Chapter 5’s omission is a shame, and radical feminists are robbed of useful political insights because of it. The chapter does not function well as a standalone page on Jensen’s website because its interesting critique of transgenderism is heavily contextualised within the discussion of the book’s other chapters. Jensen writes that ‘[i]n addition to the intellectual incoherence and anti-feminist consequences of transgender ideology, we should consider the conflict between the transgender conception of the body and an ecological worldview (p. 12). This ‘ecological worldview’ is developed in his chapters on racism and environmentalism that explain our collective failure to come to terms with reality and the limits it imposes on us: politically, biologically, and materially.
The final irony of It’s Debatable, though, is that radical feminists are the ultimate beneficiaries of its wisdom.
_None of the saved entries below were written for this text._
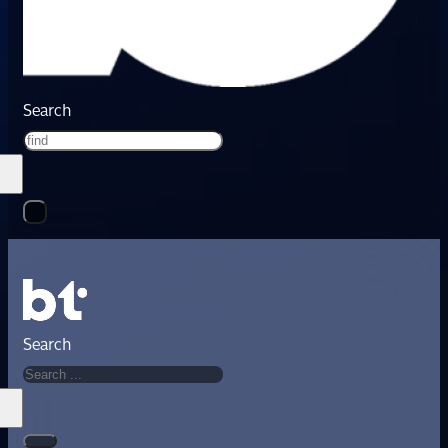
Search
Search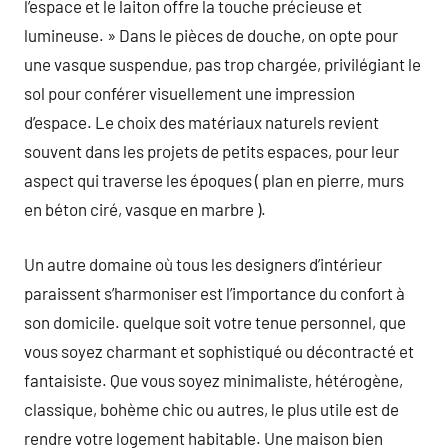
l’espace et le laiton offre la touche précieuse et
lumineuse. » Dans le pièces de douche, on opte pour
une vasque suspendue, pas trop chargée, privilégiant le
sol pour conférer visuellement une impression
d’espace. Le choix des matériaux naturels revient
souvent dans les projets de petits espaces, pour leur
aspect qui traverse les époques ( plan en pierre, murs
en béton ciré, vasque en marbre ).
Un autre domaine où tous les designers d’intérieur
paraissent s’harmoniser est l’importance du confort à
son domicile. quelque soit votre tenue personnel, que
vous soyez charmant et sophistiqué ou décontracté et
fantaisiste. Que vous soyez minimaliste, hétérogène,
classique, bohème chic ou autres, le plus utile est de
rendre votre logement habitable. Une maison bien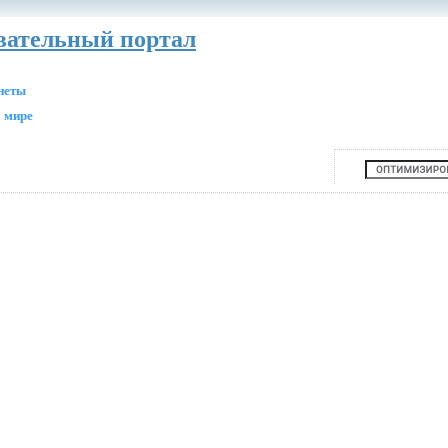
авательный портал
анеты
 мире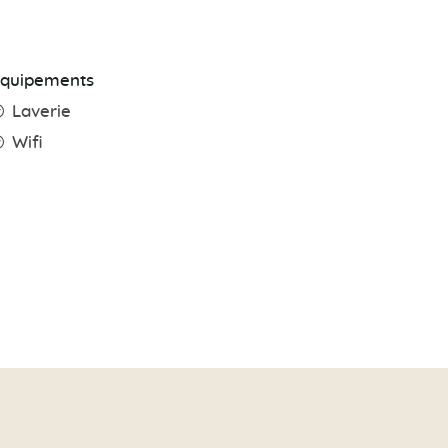
quipements
Laverie
Wifi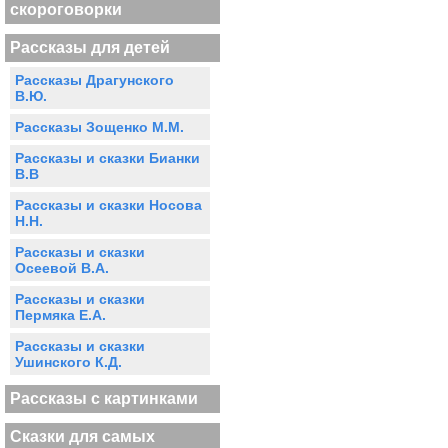
скороговорки
Рассказы для детей
Рассказы Драгунского
В.Ю.
Рассказы Зощенко М.М.
Рассказы и сказки Бианки
В.В
Рассказы и сказки Носова
Н.Н.
Рассказы и сказки
Осеевой В.А.
Рассказы и сказки
Пермяка Е.А.
Рассказы и сказки
Ушинского К.Д.
Рассказы с картинками
Сказки для самых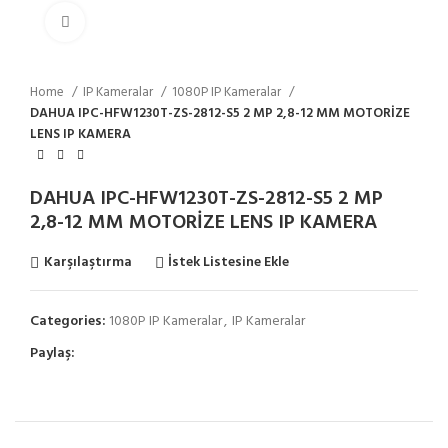
Click to enlarge
Home
IP Kameralar
1080P IP Kameralar
DAHUA IPC-HFW1230T-ZS-2812-S5 2 MP 2,8-12 MM MOTORİZE
LENS IP KAMERA
DAHUA IPC-HFW1230T-ZS-2812-S5 2 MP
2,8-12 MM MOTORİZE LENS IP KAMERA
Karşılaştırma
İstek Listesine Ekle
Categories:
1080P IP Kameralar
,
IP Kameralar
Paylaş: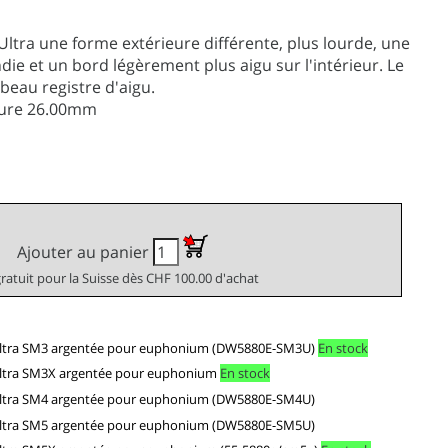
tra une forme extérieure différente, plus lourde, une
die et un bord légèrement plus aigu sur l'intérieur. Le
beau registre d'aigu.
hure 26.00mm
Ajouter au panier
gratuit pour la Suisse dès CHF 100.00 d'achat
ltra SM3 argentée pour euphonium (DW5880E-SM3U)
En stock
ltra SM3X argentée pour euphonium
En stock
ltra SM4 argentée pour euphonium (DW5880E-SM4U)
ltra SM5 argentée pour euphonium (DW5880E-SM5U)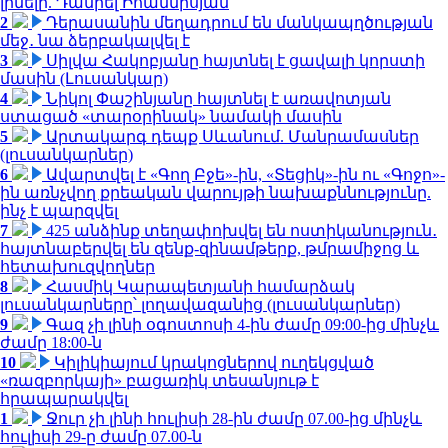
լինելը. Դանիել Իոաննիսյան
2
Դերասանին մեղադրում են մանկապղծության
մեջ․ նա ձերբակալվել է
3
Սիլվա Հակոբյանը հայտնել է ցավալի կորստի
մասին (Լուսանկար)
4
Նիկոլ Փաշինյանը հայտնել է առավոտյան
ստացած «տարօրինակ» նամակի մասին
5
Արտակարգ դեպք Սևանում. Մանրամասներ
(լուսանկարներ)
6
Ավարտվել է «Գող Բջե»-ին, «Տեցիկ»-ին ու «Գոջո»-
ին առնչվող քրեական վարույթի նախաքննությունը.
ինչ է պարզվել
7
425 անձինք տեղափոխվել են ոստիկանություն․
հայտնաբերվել են զենք-զինամթերք, թմրամիջոց և
հետախուզվողներ
8
Հասմիկ Կարապետյանի համարձակ
լուսանկարները՝ լողավազանից (լուսանկարներ)
9
Գազ չի լինի օգոստոսի 4-ին ժամը 09:00-ից մինչև
ժամը 18:00-ն
10
Կիլիկիայում կրակոցներով ուղեկցված
«ռազբորկայի» բացառիկ տեսանյութ է
հրապարակվել
1
Ջուր չի լինի հուլիսի 28-ին ժամը 07.00-ից մինչև
հուլիսի 29-ը ժամը 07.00-ն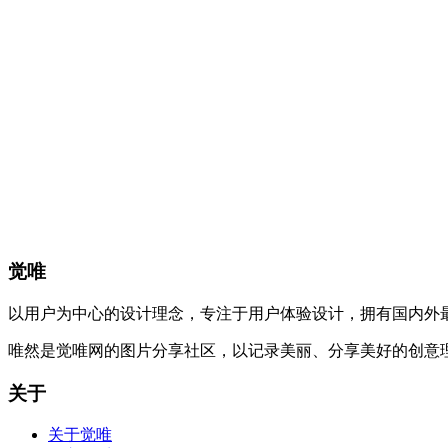
觉唯
以用户为中心的设计理念，专注于用户体验设计，拥有国内外
唯然是觉唯网的图片分享社区，以记录美丽、分享美好的创意
关于
关于觉唯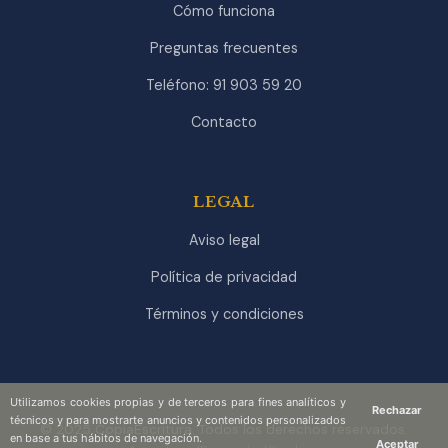
Cómo funciona
Preguntas frecuentes
Teléfono: 91 903 59 20
Contacto
LEGAL
Aviso legal
Política de privacidad
Términos y condiciones
Utilizamos cookies propias y de terceros para fines analíticos y
Rechazar
técnicos y para mostrarte anuncios y contenidos personalizados
© 2025 CopiaEscritura. Todos los derechos reservados.
en base a tus hábitos de navegación.
Aceptar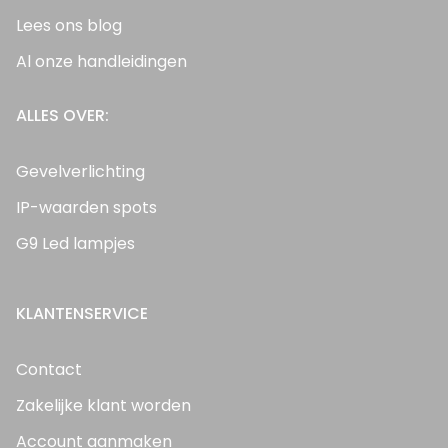
Lees ons blog
Al onze handleidingen
ALLES OVER:
Gevelverlichting
IP-waarden spots
G9 Led lampjes
KLANTENSERVICE
Contact
Zakelijke klant worden
Account aanmaken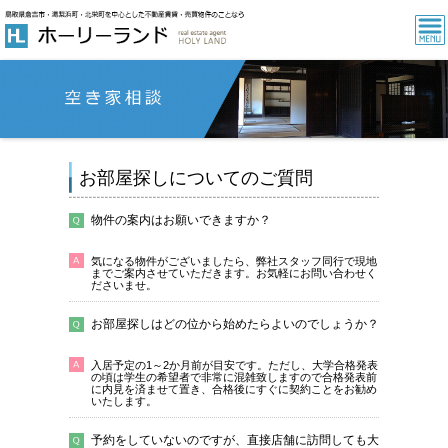
お部屋探しについてのご質問
物件の案内はお願いできますか？
気になる物件がございましたら、弊社スタッフ同行で現地
までご案内させていただきます。お気軽にお問い合わせく
ださいませ。
お部屋探しはどの位から始めたらよいのでしょうか？
入居予定の1～2か月前が目安です。ただし、大学合格発表
の頃は学生の希望者で非常に混雑致しますので合格発表前
に内見を済ませて置き、合格後にすぐに契約ことをお勧め
いたします。
予約をしていないのですが、直接店舗に訪問しても大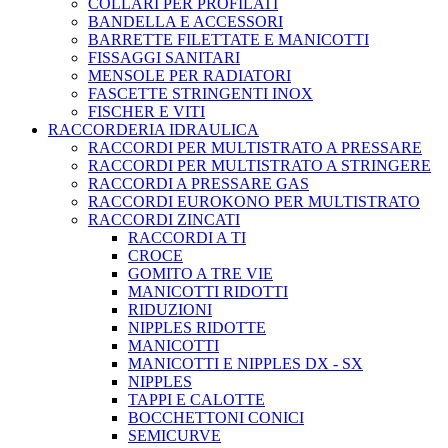
COLLARI PER PROFILATI
BANDELLA E ACCESSORI
BARRETTE FILETTATE E MANICOTTI
FISSAGGI SANITARI
MENSOLE PER RADIATORI
FASCETTE STRINGENTI INOX
FISCHER E VITI
RACCORDERIA IDRAULICA
RACCORDI PER MULTISTRATO A PRESSARE
RACCORDI PER MULTISTRATO A STRINGERE
RACCORDI A PRESSARE GAS
RACCORDI EUROKONO PER MULTISTRATO
RACCORDI ZINCATI
RACCORDI A TI
CROCE
GOMITO A TRE VIE
MANICOTTI RIDOTTI
RIDUZIONI
NIPPLES RIDOTTE
MANICOTTI
MANICOTTI E NIPPLES DX - SX
NIPPLES
TAPPI E CALOTTE
BOCCHETTONI CONICI
SEMICURVE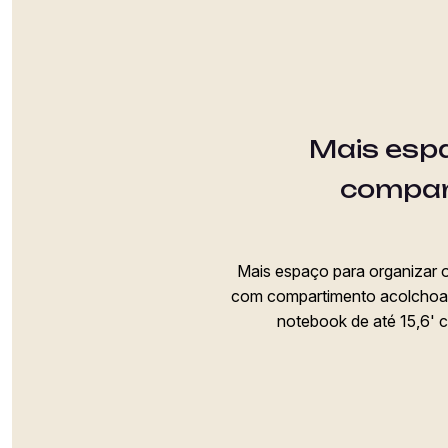
Mais esp
compar
Mais espaço para organizar 
com compartimento acolchoad
notebook de até 15,6' 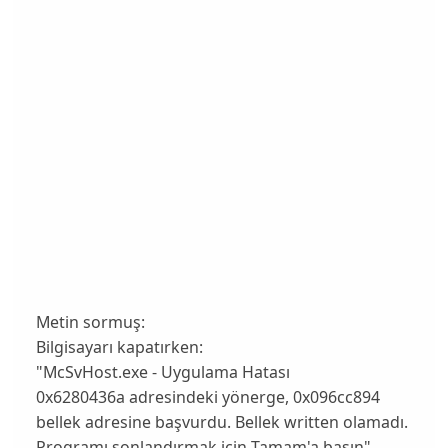
Metin sormuş:
Bilgisayarı kapatırken:
"McSvHost.exe - Uygulama Hatası
0x6280436a adresindeki yönerge, 0x096cc894
bellek adresine başvurdu. Bellek written olamadı.
Programı sonlandırmak için Tamam'a basın"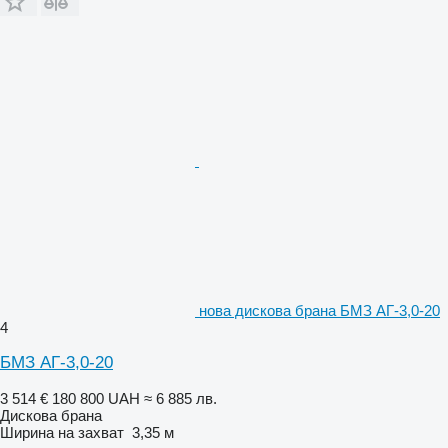
нова дискова брана БМЗ АГ-3,0-20
4
БМЗ АГ-3,0-20
3 514 €
180 800 UAH
≈ 6 885 лв.
Дискова брана
Ширина на захват
3,35 м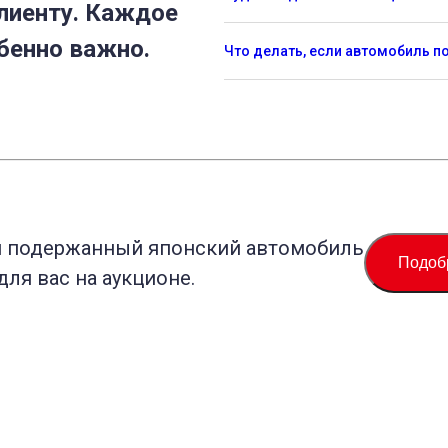
лиенту. Каждое
бенно важно.
Что делать, если автомобиль 
й подержанный японский автомобиль
Подоб
для вас на аукционе.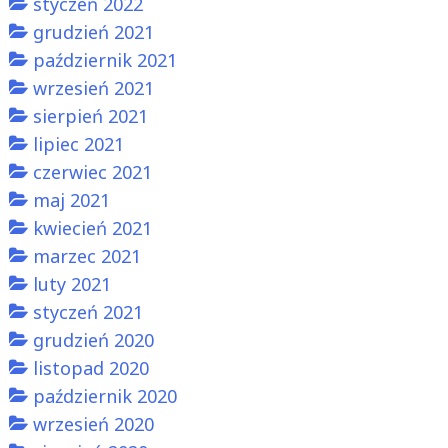
styczeń 2022
grudzień 2021
październik 2021
wrzesień 2021
sierpień 2021
lipiec 2021
czerwiec 2021
maj 2021
kwiecień 2021
marzec 2021
luty 2021
styczeń 2021
grudzień 2020
listopad 2020
październik 2020
wrzesień 2020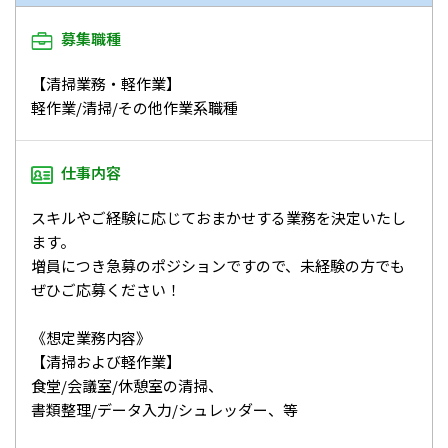
募集職種
【清掃業務・軽作業】
軽作業/清掃/その他作業系職種
仕事内容
スキルやご経験に応じておまかせする業務を決定いたし
ます。
増員につき急募のポジションですので、未経験の方でも
ぜひご応募ください！
《想定業務内容》
【清掃および軽作業】
食堂/会議室/休憩室の清掃、
書類整理/データ入力/シュレッダー、等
The book functions in radical feminist terms to remind us of the fatal contradiction at the heart of ‘progressive’ politics. Liberal commitments to reasoned debate, compromise, and political coalition are premised on broad-based agreement over women’s sexual subjugation. The view of some radical feminists that their politic aligns roughly with this left shows a naïve understanding of this basis of progressive politics. This basis requires, like the excision of Chapter 5, active and continuing banishment of feminism from the political conversation. Jensen’s hopefulness, nonetheless, in producing It’s Debatable, that one-day liberalism will move beyond this imperative, is admirable and praiseworthy. While it will stand in historical terms as a product of its time (when resolution was yet achieved), its discussion will be an interesting yardstick for future judgments of leftist progressivism and its relationship to feminism.